Someone has to take out the garbage

 

Rohit Brijnath wrote an amusing piece entitled The Complexity of Singledom in today's Sunday Times.

"We like space more than Neil Armstrong did, can be more fastidious than a finishing school matron and view compromise as an idea with limited elasticity. We'll stretch, but only so far." He speaks of the love for freedom and independence expressed by older singles and how they are so accustomed to their own peculiar ways that intimacy becomes a risk they are not prepared to take. They prefer to "live free and answerable to no one within their four walls".

The phrase "answerable to no one" really sounds refreshing. A lady participant in a class on "Happiness Act" run by the Silver Academy recounted how she took leave from her family and stayed away for a year to experience freedom from responsibilities of being a mother and wife. The rest of us participants marveled at the idea.
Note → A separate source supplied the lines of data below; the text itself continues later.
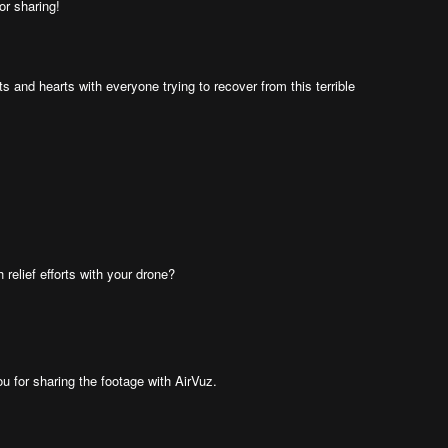
or sharing!
ts and hearts with everyone trying to recover from this terrible
relief efforts with your drone?
ou for sharing the footage with AirVuz.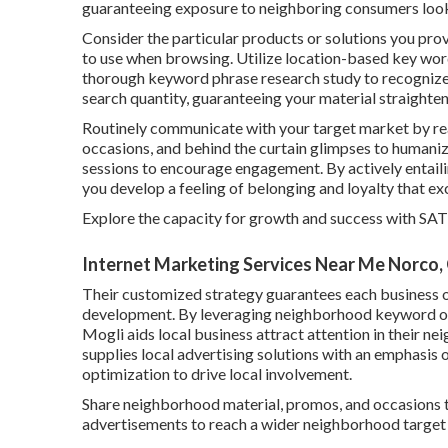
guaranteeing exposure to neighboring consumers looki
Consider the particular products or solutions you pro
to use when browsing. Utilize location-based key wor
thorough keyword phrase research study to recognize 
search quantity, guaranteeing your material straighte
Routinely communicate with your target market by rea
occasions, and behind the curtain glimpses to humani
sessions to encourage engagement. By actively entail
you develop a feeling of belonging and loyalty that ex
Explore the capacity for growth and success with
SAT
Internet Marketing Services Near Me Norco,
Their customized strategy guarantees each business o
development. By leveraging neighborhood keyword opti
Mogli aids local business attract attention in their
supplies local advertising solutions with an emphasis
optimization to drive local involvement.
Share neighborhood material, promos, and occasions t
advertisements to reach a wider neighborhood target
In the article Rohit went on to describe why younger couples can forgo such independence. "When you are young, you're building something as a duet, a house, a life, a future",  alluding that for older singles most of these goals would have been accomplished in some measure. Reflecting on my younger days I think this is quite true. The common goal of bringing up children and building a conducive home environment for the family pushes aside the desire for freedom and raises the tolerance to live with the idiosyncrasies of your spouse. Now that the children are grown and the home has become a home for decades, common goals have to be re-established. Those blessed with grandchildren may replicate old goals in a new format while those without grandchildren may have to create common projects to divert their focus from each other's neurotic ways.

Rohit interviewed a few older single ladies to find out what they want in a relationship if at all. One wants a partner as a travelling companion, another for the warmth of touch and for Rohit himself a book browsing pal. 

Well, truth be told I do indeed appreciate my husband a bit better when we travel because I don't have to worry about navigating the complex subways of Tokyo or fear being trapped at some rough terrain on country hikes. Though we never ever go book browsing together, the warmth of a rub on my sore back can certainly sooth the pain that being married occasionally brings. Besides someone has to take out the garbage when I'm definitely not going to.